> [About this task]:
Two lines below mark the span: the one containing "001. Базовый синтаксис](#Часть-001-Базовый-синтаксис)" and the one containing "по языку Java;". Set down both, plus every line between, exactly as they stand, and nothing else.

*** Data for this exercise Section Begins ***

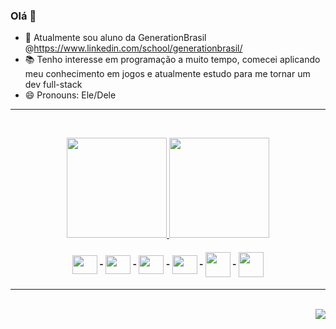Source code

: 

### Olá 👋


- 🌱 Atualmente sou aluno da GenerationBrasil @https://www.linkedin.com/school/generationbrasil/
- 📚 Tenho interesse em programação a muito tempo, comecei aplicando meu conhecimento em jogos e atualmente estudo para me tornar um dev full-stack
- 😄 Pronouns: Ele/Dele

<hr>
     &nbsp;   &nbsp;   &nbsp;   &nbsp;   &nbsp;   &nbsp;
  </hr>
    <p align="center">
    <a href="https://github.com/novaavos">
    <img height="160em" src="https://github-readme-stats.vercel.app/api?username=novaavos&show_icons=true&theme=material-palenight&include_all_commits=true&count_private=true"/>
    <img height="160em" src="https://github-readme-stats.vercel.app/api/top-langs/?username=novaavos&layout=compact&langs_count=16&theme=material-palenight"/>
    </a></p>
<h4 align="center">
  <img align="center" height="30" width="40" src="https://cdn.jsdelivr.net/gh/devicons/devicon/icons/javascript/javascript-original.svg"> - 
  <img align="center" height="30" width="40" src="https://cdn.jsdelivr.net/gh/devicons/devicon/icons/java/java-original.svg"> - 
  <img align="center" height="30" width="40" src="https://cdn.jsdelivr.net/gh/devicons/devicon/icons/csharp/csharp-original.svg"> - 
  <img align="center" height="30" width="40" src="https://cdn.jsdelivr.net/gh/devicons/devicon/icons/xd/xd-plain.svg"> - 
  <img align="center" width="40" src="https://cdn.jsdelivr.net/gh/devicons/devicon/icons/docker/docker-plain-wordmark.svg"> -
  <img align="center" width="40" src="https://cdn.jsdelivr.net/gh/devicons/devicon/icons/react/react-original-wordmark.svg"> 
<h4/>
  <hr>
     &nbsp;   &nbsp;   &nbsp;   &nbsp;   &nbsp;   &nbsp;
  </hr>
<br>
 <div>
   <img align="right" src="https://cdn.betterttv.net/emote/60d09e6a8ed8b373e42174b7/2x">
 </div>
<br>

*** Data for this exercise Section Ends ***
*** Data for this exercise Section Begins ***

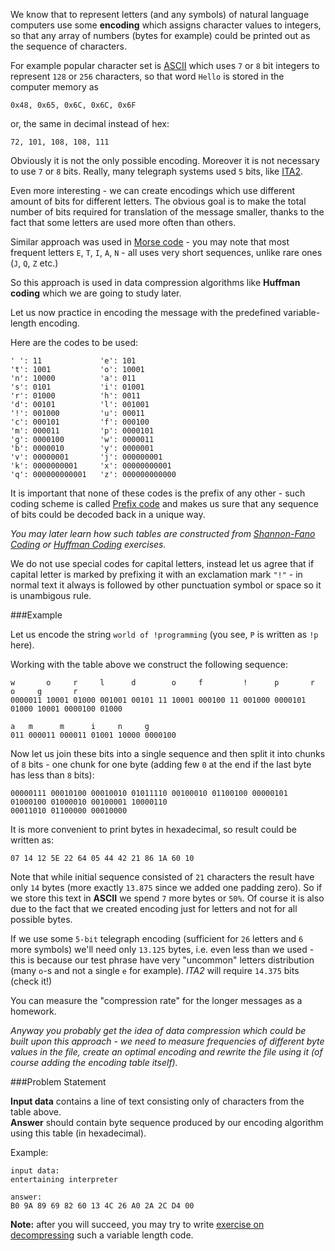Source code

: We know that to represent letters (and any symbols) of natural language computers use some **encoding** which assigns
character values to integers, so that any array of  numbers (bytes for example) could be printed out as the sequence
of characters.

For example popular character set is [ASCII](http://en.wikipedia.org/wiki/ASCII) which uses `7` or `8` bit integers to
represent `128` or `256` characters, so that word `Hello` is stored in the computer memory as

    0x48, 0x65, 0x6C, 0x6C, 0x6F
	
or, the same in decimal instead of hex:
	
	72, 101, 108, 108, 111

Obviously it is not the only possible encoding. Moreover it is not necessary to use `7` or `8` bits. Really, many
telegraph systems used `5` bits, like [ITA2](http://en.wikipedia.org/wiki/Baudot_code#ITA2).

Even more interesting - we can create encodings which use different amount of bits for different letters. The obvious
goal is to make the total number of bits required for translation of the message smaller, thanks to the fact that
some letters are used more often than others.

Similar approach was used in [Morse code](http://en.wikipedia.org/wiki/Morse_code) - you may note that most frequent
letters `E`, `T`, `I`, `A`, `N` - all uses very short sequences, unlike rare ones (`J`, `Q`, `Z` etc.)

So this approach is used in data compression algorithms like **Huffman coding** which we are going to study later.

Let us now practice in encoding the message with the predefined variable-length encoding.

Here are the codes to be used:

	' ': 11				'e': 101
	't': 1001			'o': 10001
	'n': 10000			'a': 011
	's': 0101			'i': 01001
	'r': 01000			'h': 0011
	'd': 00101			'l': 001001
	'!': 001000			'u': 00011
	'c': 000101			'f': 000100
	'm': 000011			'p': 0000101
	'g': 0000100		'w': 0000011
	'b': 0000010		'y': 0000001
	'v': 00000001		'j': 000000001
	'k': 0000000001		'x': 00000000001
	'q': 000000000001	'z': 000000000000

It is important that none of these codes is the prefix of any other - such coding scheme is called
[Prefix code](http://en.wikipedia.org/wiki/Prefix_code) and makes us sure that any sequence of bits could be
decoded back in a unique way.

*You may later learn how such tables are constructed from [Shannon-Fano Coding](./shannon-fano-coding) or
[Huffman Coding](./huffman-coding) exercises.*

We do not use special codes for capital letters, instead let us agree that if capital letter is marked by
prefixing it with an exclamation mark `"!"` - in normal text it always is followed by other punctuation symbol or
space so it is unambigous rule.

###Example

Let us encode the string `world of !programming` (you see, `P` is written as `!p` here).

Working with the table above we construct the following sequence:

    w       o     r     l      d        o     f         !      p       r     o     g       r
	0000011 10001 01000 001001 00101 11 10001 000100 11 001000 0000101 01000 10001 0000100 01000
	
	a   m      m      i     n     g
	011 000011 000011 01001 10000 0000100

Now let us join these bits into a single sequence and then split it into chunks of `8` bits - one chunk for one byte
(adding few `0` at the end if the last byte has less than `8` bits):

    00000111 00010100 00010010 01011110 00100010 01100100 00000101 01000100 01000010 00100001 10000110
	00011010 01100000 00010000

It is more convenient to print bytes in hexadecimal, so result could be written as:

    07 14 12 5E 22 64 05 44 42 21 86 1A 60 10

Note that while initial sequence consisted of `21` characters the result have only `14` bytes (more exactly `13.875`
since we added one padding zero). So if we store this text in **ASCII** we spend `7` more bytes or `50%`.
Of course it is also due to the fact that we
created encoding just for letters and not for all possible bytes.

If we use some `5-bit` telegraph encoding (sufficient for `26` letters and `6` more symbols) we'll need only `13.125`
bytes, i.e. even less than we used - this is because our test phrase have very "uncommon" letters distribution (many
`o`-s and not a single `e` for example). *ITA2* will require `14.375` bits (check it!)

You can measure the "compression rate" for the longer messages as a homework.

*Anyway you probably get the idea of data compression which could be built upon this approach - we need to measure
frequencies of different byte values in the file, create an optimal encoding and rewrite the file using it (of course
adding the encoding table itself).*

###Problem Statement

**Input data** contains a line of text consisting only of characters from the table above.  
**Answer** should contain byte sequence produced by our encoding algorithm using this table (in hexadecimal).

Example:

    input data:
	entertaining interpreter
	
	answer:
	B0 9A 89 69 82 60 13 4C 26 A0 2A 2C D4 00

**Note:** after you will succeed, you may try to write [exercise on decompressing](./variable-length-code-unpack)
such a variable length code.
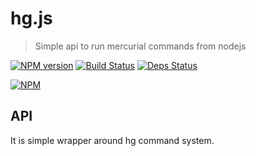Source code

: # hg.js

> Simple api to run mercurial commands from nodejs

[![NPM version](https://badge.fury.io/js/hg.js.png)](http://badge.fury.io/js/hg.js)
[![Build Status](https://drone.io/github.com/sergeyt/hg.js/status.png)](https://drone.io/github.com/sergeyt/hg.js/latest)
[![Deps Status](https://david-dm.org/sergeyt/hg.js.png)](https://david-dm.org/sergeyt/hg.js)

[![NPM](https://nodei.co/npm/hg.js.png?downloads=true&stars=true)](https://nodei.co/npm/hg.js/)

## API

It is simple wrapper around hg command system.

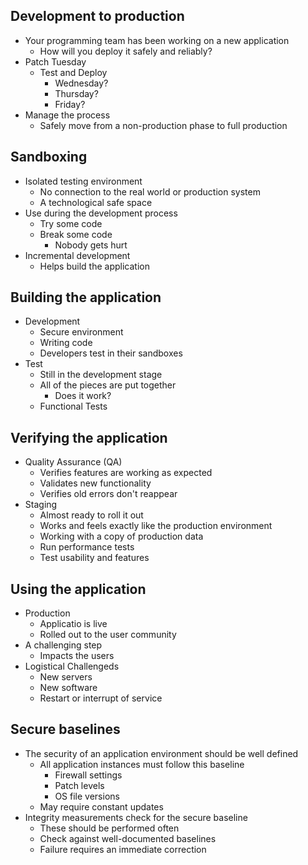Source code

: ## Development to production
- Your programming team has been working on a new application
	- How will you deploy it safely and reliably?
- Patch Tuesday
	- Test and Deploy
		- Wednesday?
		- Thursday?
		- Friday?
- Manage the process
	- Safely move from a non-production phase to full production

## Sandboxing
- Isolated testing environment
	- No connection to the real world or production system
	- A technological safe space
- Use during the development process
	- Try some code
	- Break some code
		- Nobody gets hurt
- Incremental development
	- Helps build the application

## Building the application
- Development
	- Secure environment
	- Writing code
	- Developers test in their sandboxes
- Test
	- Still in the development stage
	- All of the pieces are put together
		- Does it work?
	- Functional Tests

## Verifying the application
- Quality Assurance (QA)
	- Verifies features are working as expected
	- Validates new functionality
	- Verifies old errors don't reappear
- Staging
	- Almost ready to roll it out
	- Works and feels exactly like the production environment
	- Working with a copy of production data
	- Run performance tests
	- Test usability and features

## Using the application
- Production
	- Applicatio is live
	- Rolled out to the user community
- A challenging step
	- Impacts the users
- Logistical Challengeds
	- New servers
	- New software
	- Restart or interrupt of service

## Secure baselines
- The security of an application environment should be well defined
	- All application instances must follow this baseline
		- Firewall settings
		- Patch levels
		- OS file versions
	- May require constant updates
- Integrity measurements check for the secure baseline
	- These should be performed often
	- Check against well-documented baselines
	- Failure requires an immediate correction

*** Data for this exercise Section Ends ***
*** Data for this exercise Section Begins ***

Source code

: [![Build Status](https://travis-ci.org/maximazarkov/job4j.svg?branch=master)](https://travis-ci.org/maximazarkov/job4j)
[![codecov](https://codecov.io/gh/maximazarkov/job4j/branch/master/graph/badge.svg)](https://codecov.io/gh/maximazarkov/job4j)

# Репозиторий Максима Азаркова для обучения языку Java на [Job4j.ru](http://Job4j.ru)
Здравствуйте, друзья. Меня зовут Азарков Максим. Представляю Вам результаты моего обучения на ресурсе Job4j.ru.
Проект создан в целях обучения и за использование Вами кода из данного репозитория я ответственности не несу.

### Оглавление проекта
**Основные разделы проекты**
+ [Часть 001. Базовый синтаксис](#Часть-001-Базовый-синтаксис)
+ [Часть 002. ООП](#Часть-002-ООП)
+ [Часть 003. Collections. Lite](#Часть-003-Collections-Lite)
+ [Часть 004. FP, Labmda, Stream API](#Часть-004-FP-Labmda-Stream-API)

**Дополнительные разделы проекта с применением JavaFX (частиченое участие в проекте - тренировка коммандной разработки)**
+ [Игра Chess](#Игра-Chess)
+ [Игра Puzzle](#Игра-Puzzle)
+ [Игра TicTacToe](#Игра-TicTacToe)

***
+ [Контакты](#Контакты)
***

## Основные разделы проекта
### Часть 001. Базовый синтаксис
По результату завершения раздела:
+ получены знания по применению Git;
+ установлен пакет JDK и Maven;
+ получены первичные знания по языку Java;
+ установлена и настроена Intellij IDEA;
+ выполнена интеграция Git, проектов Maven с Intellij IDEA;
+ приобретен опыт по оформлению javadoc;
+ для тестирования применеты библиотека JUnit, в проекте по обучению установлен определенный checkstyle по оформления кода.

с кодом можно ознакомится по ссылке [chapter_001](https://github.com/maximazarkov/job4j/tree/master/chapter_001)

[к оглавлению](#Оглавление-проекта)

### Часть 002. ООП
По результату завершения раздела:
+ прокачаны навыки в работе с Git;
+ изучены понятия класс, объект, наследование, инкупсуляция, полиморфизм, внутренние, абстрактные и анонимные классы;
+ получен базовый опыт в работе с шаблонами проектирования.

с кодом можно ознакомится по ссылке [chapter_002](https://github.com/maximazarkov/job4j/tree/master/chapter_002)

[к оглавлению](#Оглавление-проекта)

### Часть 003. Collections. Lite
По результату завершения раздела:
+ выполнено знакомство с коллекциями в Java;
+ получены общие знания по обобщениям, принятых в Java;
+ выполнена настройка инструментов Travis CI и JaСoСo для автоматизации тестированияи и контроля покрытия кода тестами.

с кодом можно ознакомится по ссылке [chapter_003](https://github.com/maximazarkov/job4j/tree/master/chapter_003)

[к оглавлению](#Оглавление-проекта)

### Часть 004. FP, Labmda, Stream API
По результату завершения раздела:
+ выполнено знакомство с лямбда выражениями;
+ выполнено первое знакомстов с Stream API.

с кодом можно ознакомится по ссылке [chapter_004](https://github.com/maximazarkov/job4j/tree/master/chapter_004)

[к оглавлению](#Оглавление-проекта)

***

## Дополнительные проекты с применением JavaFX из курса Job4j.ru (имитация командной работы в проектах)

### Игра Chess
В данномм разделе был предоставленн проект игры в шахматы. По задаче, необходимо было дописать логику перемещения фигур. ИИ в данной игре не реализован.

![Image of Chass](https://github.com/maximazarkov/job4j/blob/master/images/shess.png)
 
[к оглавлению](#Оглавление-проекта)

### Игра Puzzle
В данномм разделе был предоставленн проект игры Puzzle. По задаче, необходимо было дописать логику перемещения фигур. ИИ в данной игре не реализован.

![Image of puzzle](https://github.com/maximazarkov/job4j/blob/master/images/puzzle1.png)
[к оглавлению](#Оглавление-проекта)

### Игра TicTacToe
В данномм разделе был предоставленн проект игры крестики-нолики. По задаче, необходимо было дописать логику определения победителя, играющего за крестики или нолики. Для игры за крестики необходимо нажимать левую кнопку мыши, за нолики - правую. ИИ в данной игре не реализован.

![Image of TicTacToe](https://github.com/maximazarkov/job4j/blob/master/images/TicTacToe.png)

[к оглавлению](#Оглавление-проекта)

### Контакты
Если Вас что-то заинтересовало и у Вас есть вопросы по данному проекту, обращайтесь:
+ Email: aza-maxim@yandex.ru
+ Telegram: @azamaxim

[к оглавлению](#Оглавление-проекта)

*** Data for this exercise Section Ends ***

> [Exercise solution]:
+ [Часть 001. Базовый синтаксис](#Часть-001-Базовый-синтаксис)
+ [Часть 002. ООП](#Часть-002-ООП)
+ [Часть 003. Collections. Lite](#Часть-003-Collections-Lite)
+ [Часть 004. FP, Labmda, Stream API](#Часть-004-FP-Labmda-Stream-API)

**Дополнительные разделы проекта с применением JavaFX (частиченое участие в проекте - тренировка коммандной разработки)**
+ [Игра Chess](#Игра-Chess)
+ [Игра Puzzle](#Игра-Puzzle)
+ [Игра TicTacToe](#Игра-TicTacToe)

***
+ [Контакты](#Контакты)
***

## Основные разделы проекта
### Часть 001. Базовый синтаксис
По результату завершения раздела:
+ получены знания по применению Git;
+ установлен пакет JDK и Maven;
+ получены первичные знания по языку Java;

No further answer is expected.